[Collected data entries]
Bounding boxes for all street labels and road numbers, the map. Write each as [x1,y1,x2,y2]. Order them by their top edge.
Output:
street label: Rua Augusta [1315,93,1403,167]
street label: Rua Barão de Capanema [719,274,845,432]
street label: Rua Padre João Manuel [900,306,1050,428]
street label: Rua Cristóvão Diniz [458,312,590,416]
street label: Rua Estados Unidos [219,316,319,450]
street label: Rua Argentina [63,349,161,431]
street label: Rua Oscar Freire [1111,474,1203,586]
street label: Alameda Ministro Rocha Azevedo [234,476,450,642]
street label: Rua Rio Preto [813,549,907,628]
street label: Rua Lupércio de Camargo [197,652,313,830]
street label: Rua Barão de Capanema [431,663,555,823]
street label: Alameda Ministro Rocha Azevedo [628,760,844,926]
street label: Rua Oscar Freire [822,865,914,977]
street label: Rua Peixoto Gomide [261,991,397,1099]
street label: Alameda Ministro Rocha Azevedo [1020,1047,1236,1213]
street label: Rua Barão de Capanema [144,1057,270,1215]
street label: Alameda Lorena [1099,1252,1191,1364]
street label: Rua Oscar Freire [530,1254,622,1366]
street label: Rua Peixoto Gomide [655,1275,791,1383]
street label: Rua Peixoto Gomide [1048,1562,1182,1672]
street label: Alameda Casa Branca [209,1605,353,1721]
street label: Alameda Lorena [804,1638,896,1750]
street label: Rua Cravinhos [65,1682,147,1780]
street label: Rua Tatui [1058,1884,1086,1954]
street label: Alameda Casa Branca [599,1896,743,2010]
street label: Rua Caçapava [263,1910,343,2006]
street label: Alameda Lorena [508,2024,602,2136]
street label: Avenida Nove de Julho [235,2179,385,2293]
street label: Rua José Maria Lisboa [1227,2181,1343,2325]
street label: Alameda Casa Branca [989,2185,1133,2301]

### [Assignment]
Every line above should be printed again exactly as it stands.

### [Expected answer]
Bounding boxes for all street labels and road numbers, the map. Write each as [x1,y1,x2,y2]. Order them by their top edge.
Output:
street label: Rua Augusta [1315,93,1403,167]
street label: Rua Barão de Capanema [719,274,845,432]
street label: Rua Padre João Manuel [900,306,1050,428]
street label: Rua Cristóvão Diniz [458,312,590,416]
street label: Rua Estados Unidos [219,316,319,450]
street label: Rua Argentina [63,349,161,431]
street label: Rua Oscar Freire [1111,474,1203,586]
street label: Alameda Ministro Rocha Azevedo [234,476,450,642]
street label: Rua Rio Preto [813,549,907,628]
street label: Rua Lupércio de Camargo [197,652,313,830]
street label: Rua Barão de Capanema [431,663,555,823]
street label: Alameda Ministro Rocha Azevedo [628,760,844,926]
street label: Rua Oscar Freire [822,865,914,977]
street label: Rua Peixoto Gomide [261,991,397,1099]
street label: Alameda Ministro Rocha Azevedo [1020,1047,1236,1213]
street label: Rua Barão de Capanema [144,1057,270,1215]
street label: Alameda Lorena [1099,1252,1191,1364]
street label: Rua Oscar Freire [530,1254,622,1366]
street label: Rua Peixoto Gomide [655,1275,791,1383]
street label: Rua Peixoto Gomide [1048,1562,1182,1672]
street label: Alameda Casa Branca [209,1605,353,1721]
street label: Alameda Lorena [804,1638,896,1750]
street label: Rua Cravinhos [65,1682,147,1780]
street label: Rua Tatui [1058,1884,1086,1954]
street label: Alameda Casa Branca [599,1896,743,2010]
street label: Rua Caçapava [263,1910,343,2006]
street label: Alameda Lorena [508,2024,602,2136]
street label: Avenida Nove de Julho [235,2179,385,2293]
street label: Rua José Maria Lisboa [1227,2181,1343,2325]
street label: Alameda Casa Branca [989,2185,1133,2301]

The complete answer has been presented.